Issue (i): Whether a school driver is a workman under the Industrial Disputes Act, 1947.
Analysis: A workman is a person employed to do manual, skilled, technical, operational, clerical or supervisory work. Employees of educational institutions are not excluded as a class; only teachers are outside the definition. A driver performs skilled work and falls within the statutory definition. The existence of the Delhi School Education Act does not displace the applicability of the Industrial Disputes Act to such an employee.
Conclusion: The driver was a workman and the Industrial Disputes Act, 1947 applied.
Issue (ii): Whether the retrenchment complied with the mandatory requirements of Section 25F, including notice to the appropriate authority.

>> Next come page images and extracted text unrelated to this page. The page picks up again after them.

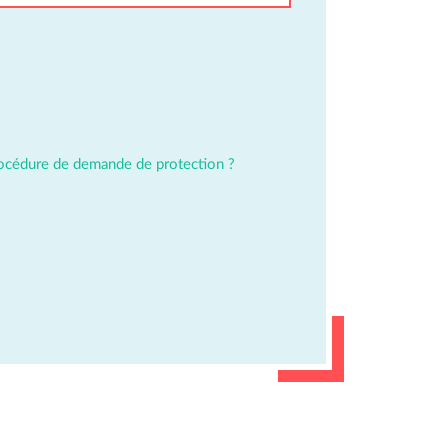
océdure de demande de protection ?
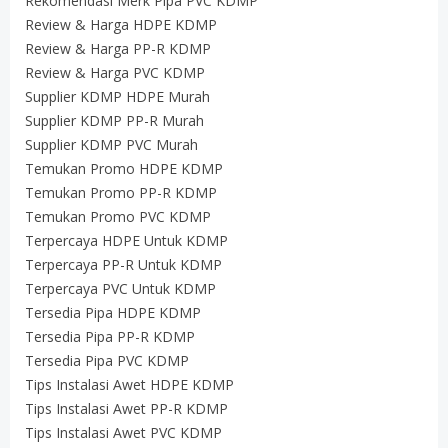
Rekomendasi Merk Pipa PVC KDMP
Review & Harga HDPE KDMP
Review & Harga PP-R KDMP
Review & Harga PVC KDMP
Supplier KDMP HDPE Murah
Supplier KDMP PP-R Murah
Supplier KDMP PVC Murah
Temukan Promo HDPE KDMP
Temukan Promo PP-R KDMP
Temukan Promo PVC KDMP
Terpercaya HDPE Untuk KDMP
Terpercaya PP-R Untuk KDMP
Terpercaya PVC Untuk KDMP
Tersedia Pipa HDPE KDMP
Tersedia Pipa PP-R KDMP
Tersedia Pipa PVC KDMP
Tips Instalasi Awet HDPE KDMP
Tips Instalasi Awet PP-R KDMP
Tips Instalasi Awet PVC KDMP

Analysis: Retrenchment under the Industrial Disputes Act is valid only if the statutory preconditions are fulfilled. One month's notice and retrenchment compensation were stated to have been paid, but the statutory notice to the appropriate Government or specified authority under Section 25F(c), read with Rule 76 of the Industrial Disputes (Central) Rules, 1957, was not shown to have been served. The requirement was treated as mandatory, not optional, and the failure to comply vitiated the retrenchment.
Conclusion: The retrenchment did not satisfy the mandatory conditions of Section 25F and was invalid.
Issue (iii): Whether termination of a recognized private school employee required prior approval of the Director under Section 8(2) of the Delhi School Education Act, 1973.
Analysis: Section 8(2) was held to be a statutory safeguard protecting employees of recognized private schools from arbitrary termination. The State Legislature was competent to enact such a protection in relation to education. The later view striking down the provision could not govern a termination that occurred when the provision was still in force. Since prior approval had not been obtained, the termination offended the statute.
Conclusion: Prior approval was required and its absence rendered the termination illegal.
Final Conclusion: The dismissal of the writ petition and the tribunal's view were set aside, the retrenchment was held illegal, reinstatement was directed, and the employee was granted back wages with consequential benefits.
Ratio Decidendi: A school driver is a workman under the Industrial Disputes Act, and retrenchment of a recognized private school employee is invalid unless the mandatory retrenchment safeguards and the statutory prior-approval requirement then in force are complied with.